🤖 AI Summary
Deploying large language models on edge devices is constrained by limited GPU and DRAM capacity, allowing only a small number of LoRA adapters to reside in memory; loading non-resident adapters on demand incurs significant latency. This work formulates the joint optimization of caching and request routing as a two-timescale contextual bandit problem—the first such formulation—and proposes POLAR, a framework integrating a cache-aware LinUCB router with a periodic cache controller, enhanced by forced exploration and cache optimization strategies. Theoretical analysis establishes a sublinear regret bound, and experiments using Qwen2.5-7B with 15 real-world LoRA adapters demonstrate that POLAR substantially outperforms non-adaptive baselines, with empirical scaling behavior aligning closely with theoretical predictions.
📝 Abstract
Edge deployment of large language models (LLMs) increasingly relies on libraries of lightweight LoRA adapters, yet GPU/DRAM can keep only a small resident subset at a time.
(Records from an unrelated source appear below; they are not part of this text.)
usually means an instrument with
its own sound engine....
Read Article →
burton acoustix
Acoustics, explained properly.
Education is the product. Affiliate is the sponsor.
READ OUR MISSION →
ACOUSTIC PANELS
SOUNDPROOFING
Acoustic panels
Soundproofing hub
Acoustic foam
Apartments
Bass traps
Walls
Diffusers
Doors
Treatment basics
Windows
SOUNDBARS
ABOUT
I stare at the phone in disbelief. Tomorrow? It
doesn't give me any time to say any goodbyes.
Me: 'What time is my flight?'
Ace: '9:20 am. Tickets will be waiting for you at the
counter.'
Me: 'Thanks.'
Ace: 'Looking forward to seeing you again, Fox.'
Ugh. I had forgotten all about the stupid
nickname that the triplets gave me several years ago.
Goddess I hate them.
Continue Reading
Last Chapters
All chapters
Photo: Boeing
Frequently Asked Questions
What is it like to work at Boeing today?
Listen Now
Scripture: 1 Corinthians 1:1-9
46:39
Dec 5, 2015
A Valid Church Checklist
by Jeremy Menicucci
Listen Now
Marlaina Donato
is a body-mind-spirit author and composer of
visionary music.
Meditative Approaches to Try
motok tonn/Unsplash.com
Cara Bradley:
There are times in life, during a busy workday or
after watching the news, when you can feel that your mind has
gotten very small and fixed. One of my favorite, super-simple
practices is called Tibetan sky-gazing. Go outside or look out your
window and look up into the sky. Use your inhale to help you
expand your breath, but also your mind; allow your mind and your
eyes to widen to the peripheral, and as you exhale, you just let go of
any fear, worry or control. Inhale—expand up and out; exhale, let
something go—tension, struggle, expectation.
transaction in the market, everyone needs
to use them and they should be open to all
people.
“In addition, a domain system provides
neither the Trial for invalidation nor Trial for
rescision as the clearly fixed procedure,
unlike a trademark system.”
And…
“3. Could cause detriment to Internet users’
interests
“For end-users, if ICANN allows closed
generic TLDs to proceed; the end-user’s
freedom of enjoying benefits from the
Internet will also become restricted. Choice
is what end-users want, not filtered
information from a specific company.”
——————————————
Serving a request through a non-resident adapter requires paging its weights from storage, incurring measurable latency. This creates a two-timescale online control problem: on a slow timescale, the system selects which adapters remain resident in fast memory, while on a fast timescale it routes each request to an adapter whose context-dependent utility is unknown a priori. The two decisions are tightly coupled: the cache determines the cost of exploration, and the router determines which adapters receive informative feedback. We formulate this joint caching-and-routing problem as a two-timescale contextual bandit and propose POLAR (Paging and Online Learning for Adapter Routing). POLAR pairs a cache-aware LinUCB router with an epoch-based cache controller. We study two variants. A fixed-epoch version provides a robust baseline with worst-case regret guarantees under arbitrary contexts. An epoch-doubling version, POLAR+, adds forced exploration and improved cache optimization to achieve $\widetilde{\mathcal{O}}(d\sqrt{NT}+\sqrt{KT})$ sublinear regret under stochastic regularity and cacheability conditions, where $N$ is the adapter count, $K$ the cache size, $d$ the context dimension, and $T$ the horizon. The routing term matches the standard contextual-bandit rate up to logarithmic factors, showing that the memory hierarchy does not fundamentally slow routing learning. Experiments using 15 real LoRA adapters for Qwen2.5-7B together with measured GPU paging latencies show that adaptive cache control substantially outperforms non-adaptive baselines and exhibits scaling trends consistent with the theory.